*** Records supplied Section Begins ***

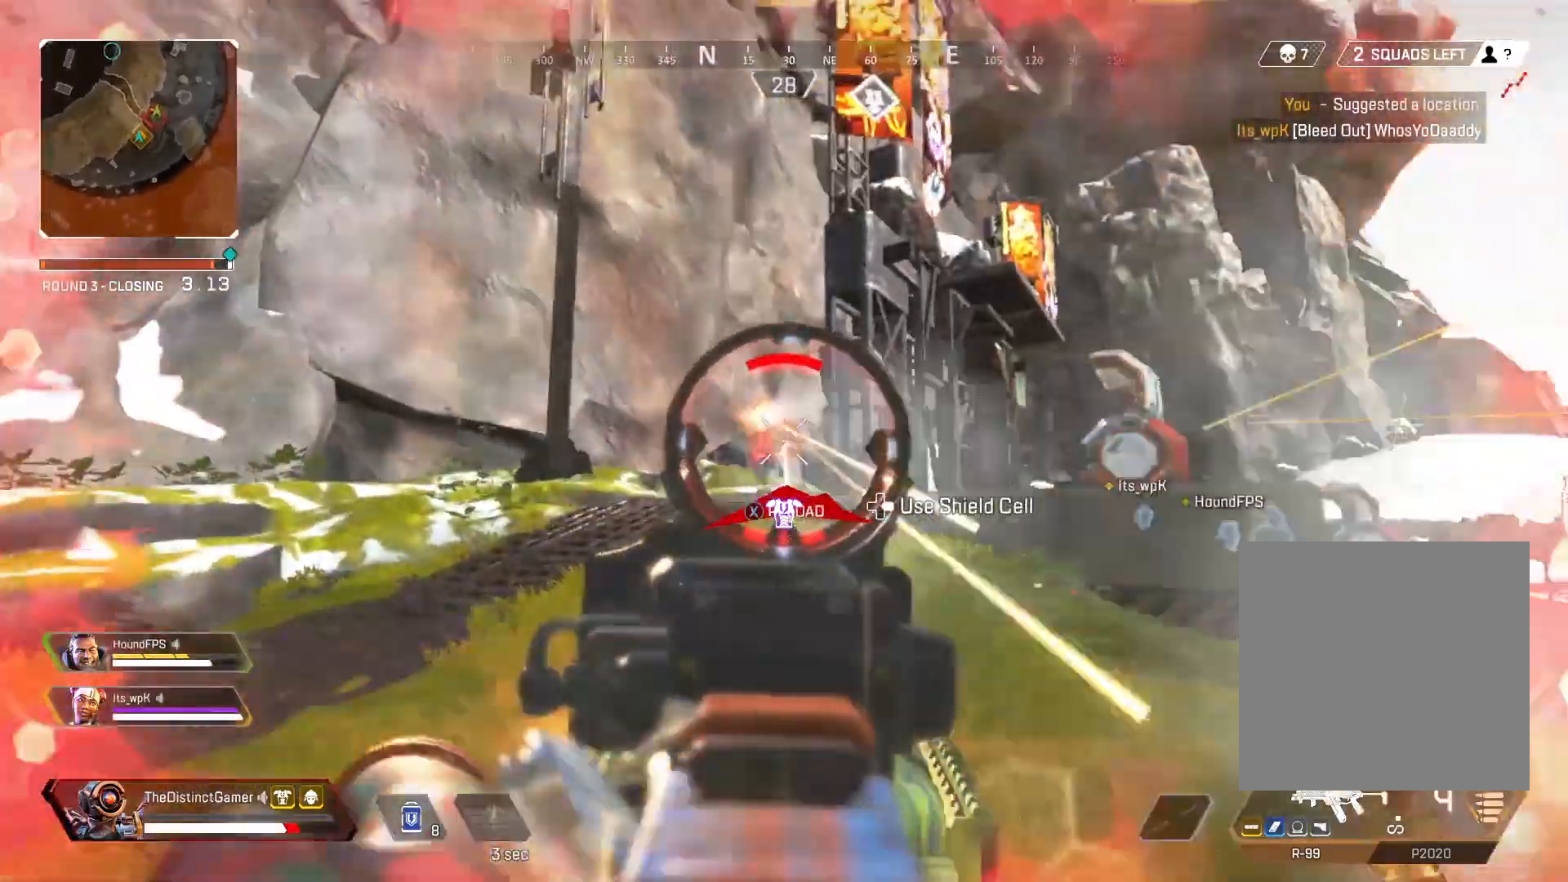
{"buttons": ["L2", "R2"], "left_stick": "right", "right_stick": "center", "events": [[33, "B", "up"], [100, "left_stick", "right"], [133, "R2", "up"], [133, "Y", "up"], [167, "B", "down"], [167, "right_stick", "left"], [217, "B", "up"], [217, "right_stick", "center"], [350, "B", "down"], [450, "B", "up"], [500, "R2", "down"]]}
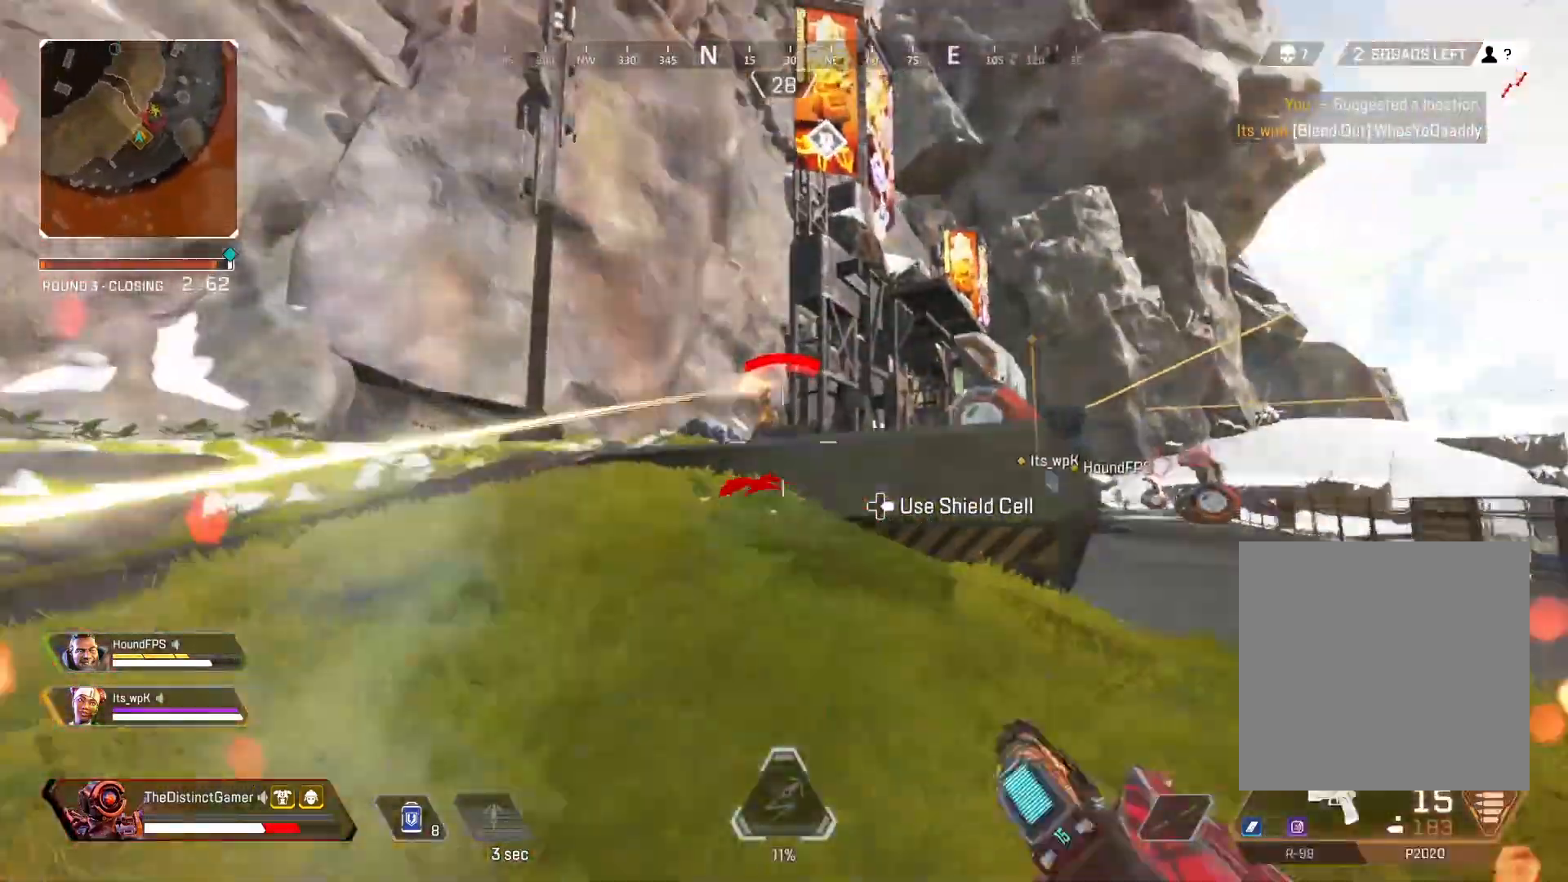
{"buttons": ["L2"], "left_stick": "left", "right_stick": "center", "events": [[50, "B", "down"], [50, "left_stick", "left"], [100, "B", "up"], [117, "R2", "up"], [183, "R2", "down"], [183, "right_stick", "up"], [267, "right_stick", "right"], [317, "R2", "up"], [383, "B", "down"], [383, "R2", "down"], [417, "right_stick", "center"], [450, "B", "up"], [467, "R2", "up"]]}
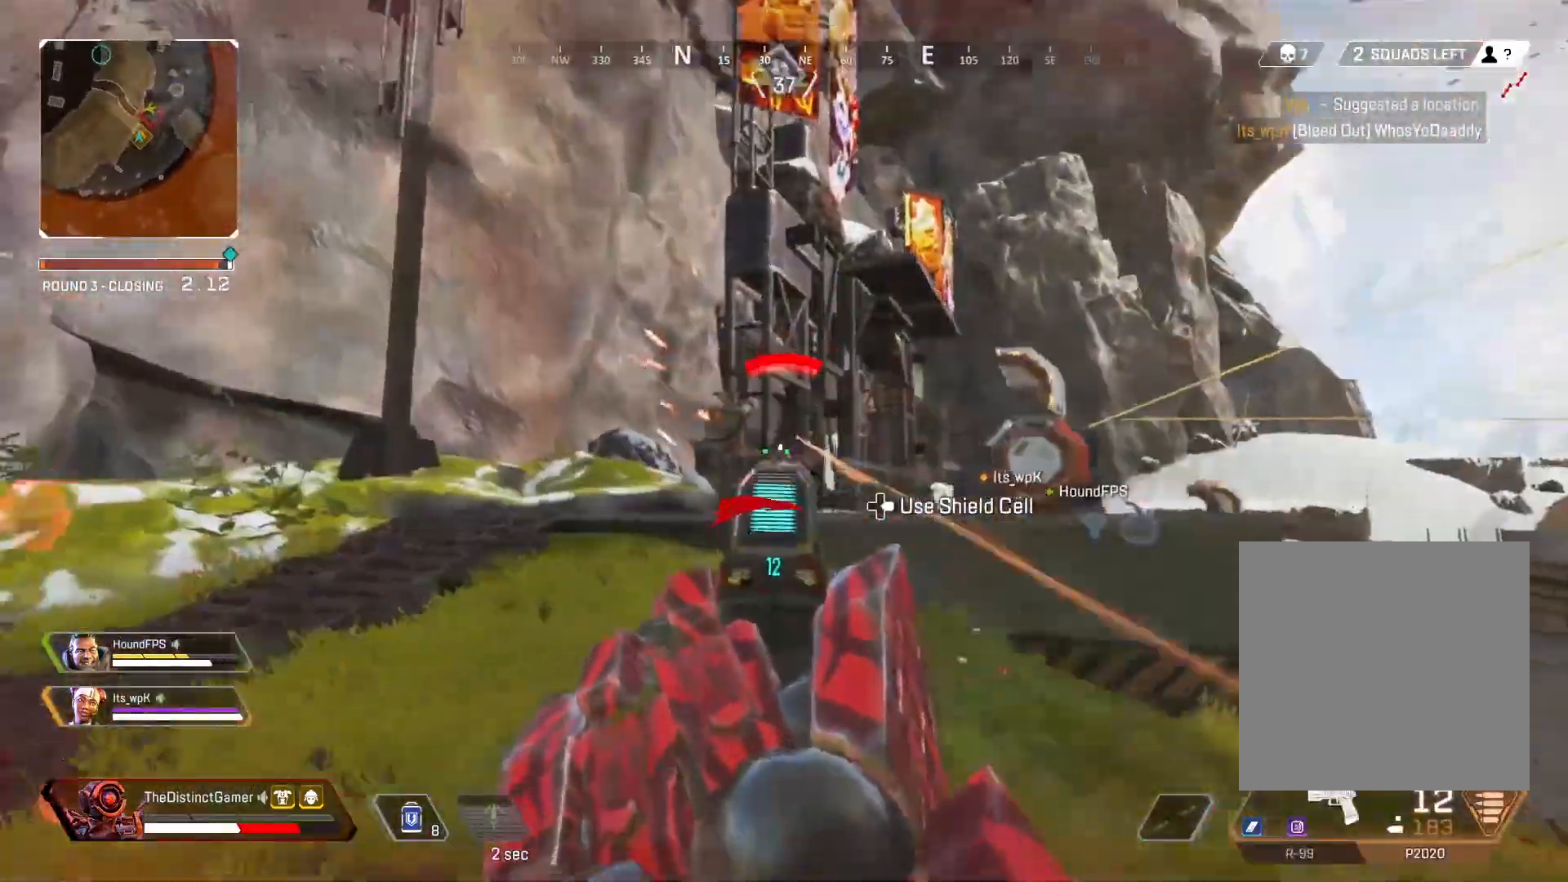
{"buttons": ["B", "L2", "R2"], "left_stick": "right", "right_stick": "up-left", "events": [[17, "right_stick", "down-left"], [83, "B", "down"], [83, "R2", "down"], [100, "right_stick", "up-left"], [167, "B", "up"], [167, "right_stick", "center"], [200, "R2", "up"], [267, "B", "down"], [267, "R2", "down"], [267, "left_stick", "right"], [367, "B", "up"], [367, "R2", "up"], [400, "R2", "down"], [433, "B", "down"], [467, "right_stick", "up-left"]]}
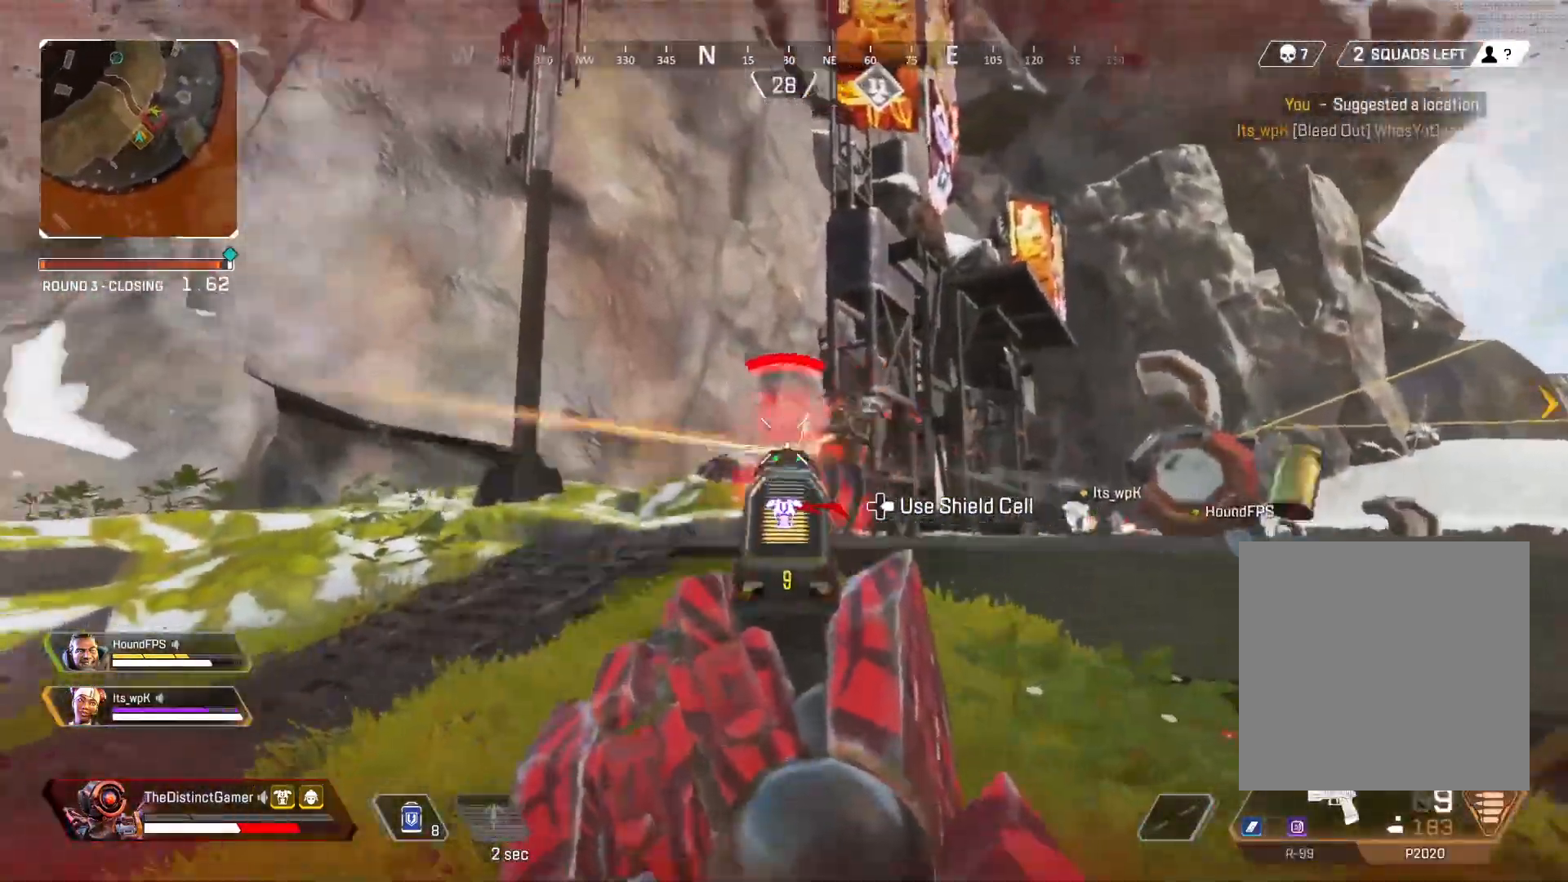
{"buttons": ["B", "L2", "R2"], "left_stick": "down-left", "right_stick": "center", "events": [[33, "B", "up"], [50, "R2", "up"], [50, "left_stick", "down-right"], [100, "B", "down"], [100, "R2", "down"], [133, "right_stick", "right"], [217, "B", "up"], [217, "R2", "up"], [267, "R2", "down"], [267, "left_stick", "down-left"], [317, "B", "down"], [350, "right_stick", "down-left"], [367, "R2", "up"], [383, "B", "up"], [417, "R2", "down"], [417, "right_stick", "right"], [500, "B", "down"], [500, "right_stick", "center"]]}
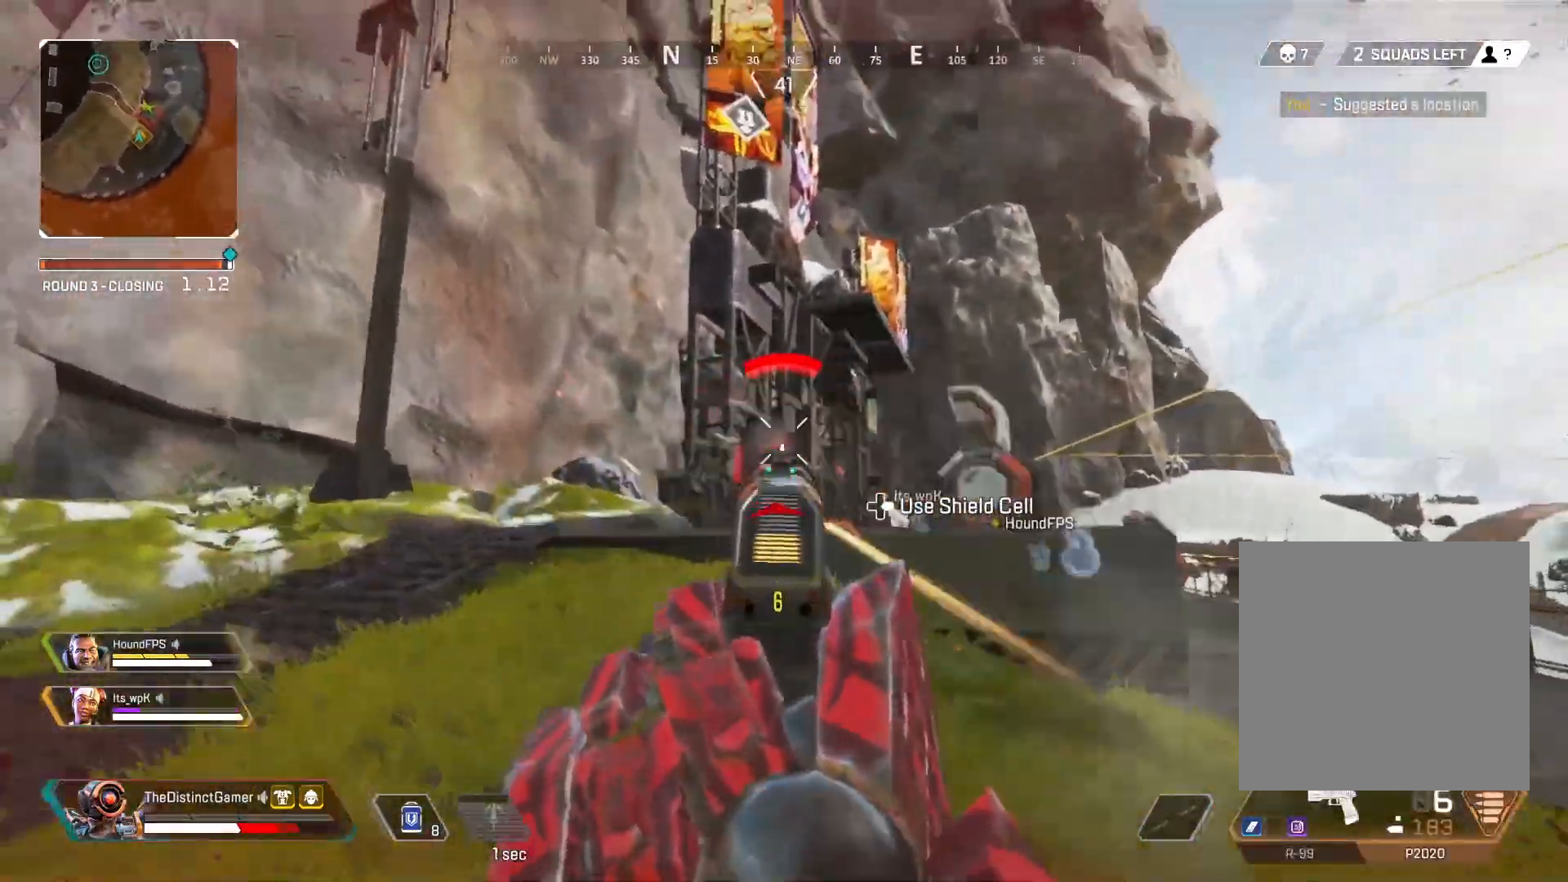
{"buttons": ["B", "L2"], "left_stick": "right", "right_stick": "down-right", "events": [[33, "B", "up"], [33, "R2", "up"], [33, "right_stick", "left"], [83, "R2", "down"], [133, "B", "down"], [167, "R2", "up"], [183, "B", "up"], [183, "right_stick", "down-right"], [233, "R2", "down"], [267, "left_stick", "center"], [267, "right_stick", "down-left"], [317, "B", "down"], [317, "R2", "up"], [317, "left_stick", "right"], [350, "right_stick", "up"], [383, "R2", "down"], [417, "B", "up"], [450, "right_stick", "down-right"], [500, "B", "down"], [500, "R2", "up"]]}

*** Records supplied Section Ends ***

All of the data is to be transcribed exactly, with images omitted.

◆ **Exercise result**:
{"buttons": ["L2", "R2"], "left_stick": "right", "right_stick": "center", "events": [[33, "B", "up"], [100, "left_stick", "right"], [133, "R2", "up"], [133, "Y", "up"], [167, "B", "down"], [167, "right_stick", "left"], [217, "B", "up"], [217, "right_stick", "center"], [350, "B", "down"], [450, "B", "up"], [500, "R2", "down"]]}
{"buttons": ["L2"], "left_stick": "left", "right_stick": "center", "events": [[50, "B", "down"], [50, "left_stick", "left"], [100, "B", "up"], [117, "R2", "up"], [183, "R2", "down"], [183, "right_stick", "up"], [267, "right_stick", "right"], [317, "R2", "up"], [383, "B", "down"], [383, "R2", "down"], [417, "right_stick", "center"], [450, "B", "up"], [467, "R2", "up"]]}
{"buttons": ["B", "L2", "R2"], "left_stick": "right", "right_stick": "up-left", "events": [[17, "right_stick", "down-left"], [83, "B", "down"], [83, "R2", "down"], [100, "right_stick", "up-left"], [167, "B", "up"], [167, "right_stick", "center"], [200, "R2", "up"], [267, "B", "down"], [267, "R2", "down"], [267, "left_stick", "right"], [367, "B", "up"], [367, "R2", "up"], [400, "R2", "down"], [433, "B", "down"], [467, "right_stick", "up-left"]]}
{"buttons": ["B", "L2", "R2"], "left_stick": "down-left", "right_stick": "center", "events": [[33, "B", "up"], [50, "R2", "up"], [50, "left_stick", "down-right"], [100, "B", "down"], [100, "R2", "down"], [133, "right_stick", "right"], [217, "B", "up"], [217, "R2", "up"], [267, "R2", "down"], [267, "left_stick", "down-left"], [317, "B", "down"], [350, "right_stick", "down-left"], [367, "R2", "up"], [383, "B", "up"], [417, "R2", "down"], [417, "right_stick", "right"], [500, "B", "down"], [500, "right_stick", "center"]]}
{"buttons": ["B", "L2"], "left_stick": "right", "right_stick": "down-right", "events": [[33, "B", "up"], [33, "R2", "up"], [33, "right_stick", "left"], [83, "R2", "down"], [133, "B", "down"], [167, "R2", "up"], [183, "B", "up"], [183, "right_stick", "down-right"], [233, "R2", "down"], [267, "left_stick", "center"], [267, "right_stick", "down-left"], [317, "B", "down"], [317, "R2", "up"], [317, "left_stick", "right"], [350, "right_stick", "up"], [383, "R2", "down"], [417, "B", "up"], [450, "right_stick", "down-right"], [500, "B", "down"], [500, "R2", "up"]]}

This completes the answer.